Spain's young flood helpers smash 'snowflake' stereotype

Published: 06 Nov 2024 - 06:16 pm | Last Updated: 06 Nov 2024 - 06:19 pm
People with masks and soldier remove mud in a flooded street on November 6, 2024, in Catarroja, in the region of Valencia, eastern Spain, in the aftermath of deadly floods. (Photo by CESAR MANSO / AFP)

People with masks and soldier remove mud in a flooded street on November 6, 2024, in Catarroja, in the region of Valencia, eastern Spain, in the aftermath of deadly floods. (Photo by CESAR MANSO / AFP)

AFP

Valencia, Spain: Young volunteers have spearheaded a humanitarian campaign for victims of Spain's deadliest floods in decades, smashing stereotypes of an apathetic and feeble "snowflake generation" interested in nothing other than themselves.

"Hundreds, perhaps thousands have come, they have conducted themselves magnificently," said Noelia Saez, a 48-year-old from the devastated town of Catarroja.

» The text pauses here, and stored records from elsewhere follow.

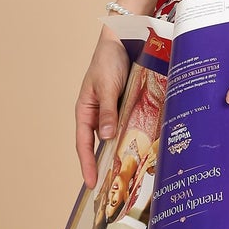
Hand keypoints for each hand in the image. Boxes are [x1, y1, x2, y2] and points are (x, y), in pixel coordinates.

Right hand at [76, 27, 131, 187]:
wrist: (123, 40)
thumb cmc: (108, 60)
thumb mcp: (106, 86)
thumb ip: (107, 112)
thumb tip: (105, 137)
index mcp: (85, 111)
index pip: (83, 144)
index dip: (87, 164)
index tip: (90, 183)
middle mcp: (98, 115)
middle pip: (100, 146)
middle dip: (105, 166)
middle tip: (112, 189)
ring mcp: (113, 112)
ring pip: (117, 137)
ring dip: (123, 153)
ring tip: (131, 175)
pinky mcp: (127, 106)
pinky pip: (130, 126)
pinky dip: (135, 137)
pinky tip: (144, 149)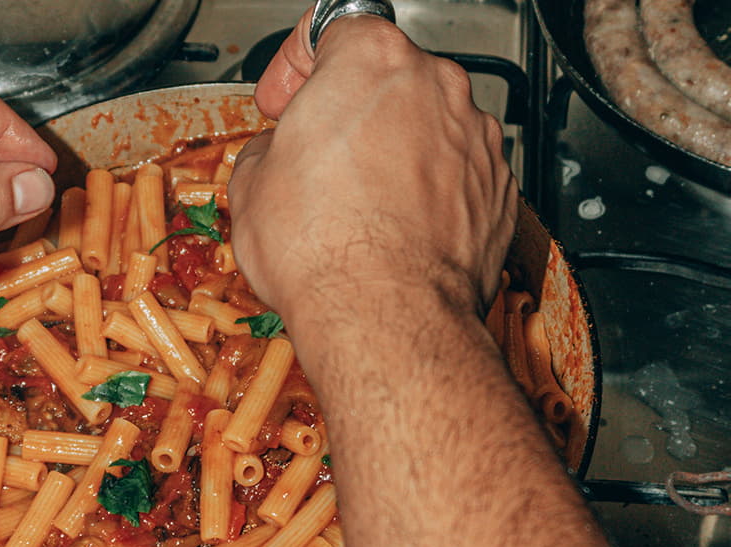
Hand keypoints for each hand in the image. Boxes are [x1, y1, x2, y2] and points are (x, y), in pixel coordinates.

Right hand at [229, 14, 516, 324]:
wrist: (384, 316)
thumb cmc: (323, 248)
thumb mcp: (251, 186)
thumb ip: (268, 148)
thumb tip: (274, 158)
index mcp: (371, 60)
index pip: (332, 28)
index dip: (296, 66)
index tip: (283, 99)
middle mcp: (435, 85)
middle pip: (386, 78)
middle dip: (349, 111)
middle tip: (314, 154)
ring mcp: (475, 137)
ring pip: (425, 127)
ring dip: (391, 152)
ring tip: (353, 204)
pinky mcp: (498, 190)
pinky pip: (454, 176)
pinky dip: (427, 193)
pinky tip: (392, 229)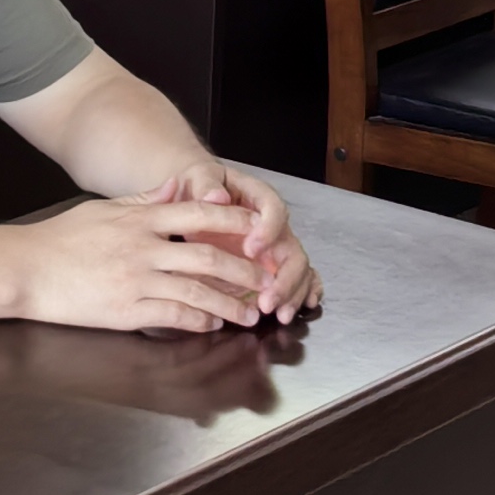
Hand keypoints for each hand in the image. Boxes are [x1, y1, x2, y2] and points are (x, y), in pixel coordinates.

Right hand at [18, 184, 295, 334]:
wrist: (25, 269)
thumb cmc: (60, 239)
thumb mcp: (103, 208)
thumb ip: (142, 199)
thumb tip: (175, 186)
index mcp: (140, 219)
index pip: (199, 214)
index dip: (235, 222)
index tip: (259, 229)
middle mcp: (144, 247)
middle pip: (208, 256)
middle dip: (244, 270)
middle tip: (267, 279)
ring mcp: (136, 281)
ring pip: (197, 292)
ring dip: (229, 304)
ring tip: (249, 313)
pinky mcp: (126, 311)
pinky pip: (173, 316)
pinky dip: (198, 321)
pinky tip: (212, 325)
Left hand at [147, 159, 317, 320]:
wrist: (194, 197)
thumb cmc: (197, 186)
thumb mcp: (195, 177)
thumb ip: (205, 185)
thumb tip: (216, 197)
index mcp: (257, 196)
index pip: (274, 209)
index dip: (268, 230)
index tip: (250, 249)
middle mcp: (272, 223)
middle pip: (292, 248)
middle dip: (285, 278)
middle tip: (267, 301)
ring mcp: (275, 246)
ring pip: (297, 269)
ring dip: (292, 293)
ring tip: (281, 316)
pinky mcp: (270, 264)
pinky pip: (295, 279)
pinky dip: (300, 293)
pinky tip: (296, 310)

The altruism also overjoyed 62-year-old Teresa Gisbert, a resident of the ruined town of Sedavi, where dozens of young volunteers rushed to assist as mud covered the streets and her home.

"They bring us food, they have helped us... they are angels," she told AFP.

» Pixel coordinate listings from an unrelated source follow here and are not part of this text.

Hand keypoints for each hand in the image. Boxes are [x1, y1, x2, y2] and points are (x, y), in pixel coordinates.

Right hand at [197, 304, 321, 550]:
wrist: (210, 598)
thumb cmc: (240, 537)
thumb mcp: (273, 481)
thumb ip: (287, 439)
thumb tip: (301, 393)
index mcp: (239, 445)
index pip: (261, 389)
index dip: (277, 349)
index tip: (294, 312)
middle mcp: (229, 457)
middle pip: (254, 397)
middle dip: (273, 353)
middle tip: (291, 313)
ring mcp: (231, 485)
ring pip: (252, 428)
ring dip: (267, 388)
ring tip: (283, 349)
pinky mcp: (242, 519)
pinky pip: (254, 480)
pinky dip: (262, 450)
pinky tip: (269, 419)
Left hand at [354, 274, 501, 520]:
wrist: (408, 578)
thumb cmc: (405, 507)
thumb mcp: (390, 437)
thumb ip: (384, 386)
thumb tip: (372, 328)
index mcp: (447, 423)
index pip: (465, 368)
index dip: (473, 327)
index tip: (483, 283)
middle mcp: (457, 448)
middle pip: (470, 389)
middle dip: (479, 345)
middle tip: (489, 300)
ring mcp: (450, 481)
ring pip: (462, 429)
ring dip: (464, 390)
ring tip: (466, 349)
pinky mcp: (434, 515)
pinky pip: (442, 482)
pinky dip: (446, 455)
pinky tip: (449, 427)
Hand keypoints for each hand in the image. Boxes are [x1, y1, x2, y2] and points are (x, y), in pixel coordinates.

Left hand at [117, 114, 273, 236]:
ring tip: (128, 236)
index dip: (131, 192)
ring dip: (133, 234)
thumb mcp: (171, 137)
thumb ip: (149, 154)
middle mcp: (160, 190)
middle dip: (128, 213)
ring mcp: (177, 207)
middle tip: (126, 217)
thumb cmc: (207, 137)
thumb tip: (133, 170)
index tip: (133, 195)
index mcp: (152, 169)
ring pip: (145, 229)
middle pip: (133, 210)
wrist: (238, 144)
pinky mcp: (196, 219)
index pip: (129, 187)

Their towns are in the eastern Valencia region, where almost all the destruction and the more than 200 deaths have been recorded since the floods struck a week ago.

With the authorities absent from some of the worst-affected areas for days, an army of ordinary citizens travelled on foot to provide food, water and cleaning equipment to clear the mud.

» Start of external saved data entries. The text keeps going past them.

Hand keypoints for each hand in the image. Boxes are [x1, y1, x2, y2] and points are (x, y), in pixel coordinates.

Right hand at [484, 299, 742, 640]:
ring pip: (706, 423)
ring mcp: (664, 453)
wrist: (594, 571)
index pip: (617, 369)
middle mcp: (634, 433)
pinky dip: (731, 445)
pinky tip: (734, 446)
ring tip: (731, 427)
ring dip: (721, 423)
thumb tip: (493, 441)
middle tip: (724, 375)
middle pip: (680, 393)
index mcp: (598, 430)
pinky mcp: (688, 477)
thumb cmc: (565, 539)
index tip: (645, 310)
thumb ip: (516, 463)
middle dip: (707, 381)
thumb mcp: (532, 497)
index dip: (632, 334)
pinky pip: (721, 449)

Youths have been at the forefront of this wave of solidarity and were at work again in Catarroja on Wednesday, loading trucks with fresh supplies, an AFP journalist saw.

It was a far cry from stereotypes caricaturing the generation born in this millennium as self-centred "snowflakes" addicted to endless scrolling on social media.

"The elderly are always going to say that people who aren't from their generation are worse," said Angela Noblejas, a 19-year-old industrial engineering student.

"But now that they've given us an opportunity, that maybe they wouldn't have given us, because it's not a good situation, we young have responded pretty well."